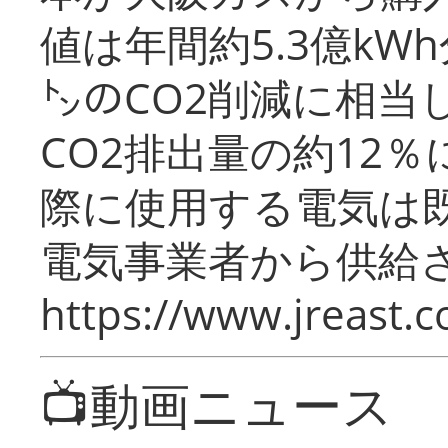
値は年間約5.3億kW
㌧のCO2削減に相当
CO2排出量の約12
際に使用する電気は
電気事業者から供給
https://www.jreast.co
📺動画ニュース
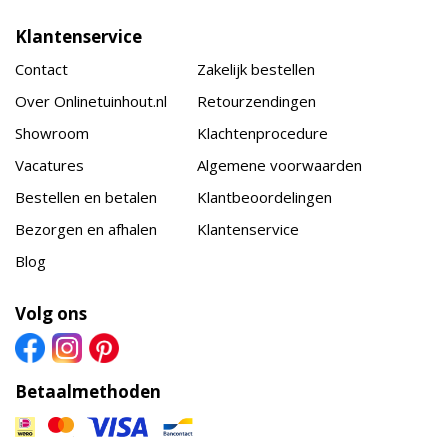
Klantenservice
Contact
Zakelijk bestellen
Over Onlinetuinhout.nl
Retourzendingen
Showroom
Klachtenprocedure
Vacatures
Algemene voorwaarden
Bestellen en betalen
Klantbeoordelingen
Bezorgen en afhalen
Klantenservice
Blog
Volg ons
Betaalmethoden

(Exercise brief) Rewrite the text from the rows above with every "Klantenservice" switched to "Customer service" and nothing else changed. Leave out the pictures.

(Output for this exercise)
値は年間約5.3億kW
㌧のCO2削減に相当
CO2排出量の約12
際に使用する電気は
電気事業者から供給
https://www.jreast.co
📺動画ニュース
Customer service
Contact
Zakelijk bestellen
Over Onlinetuinhout.nl
Retourzendingen
Showroom
Klachtenprocedure
Vacatures
Algemene voorwaarden
Bestellen en betalen
Klantbeoordelingen
Bezorgen en afhalen
Customer service
Blog
Volg ons
Betaalmethoden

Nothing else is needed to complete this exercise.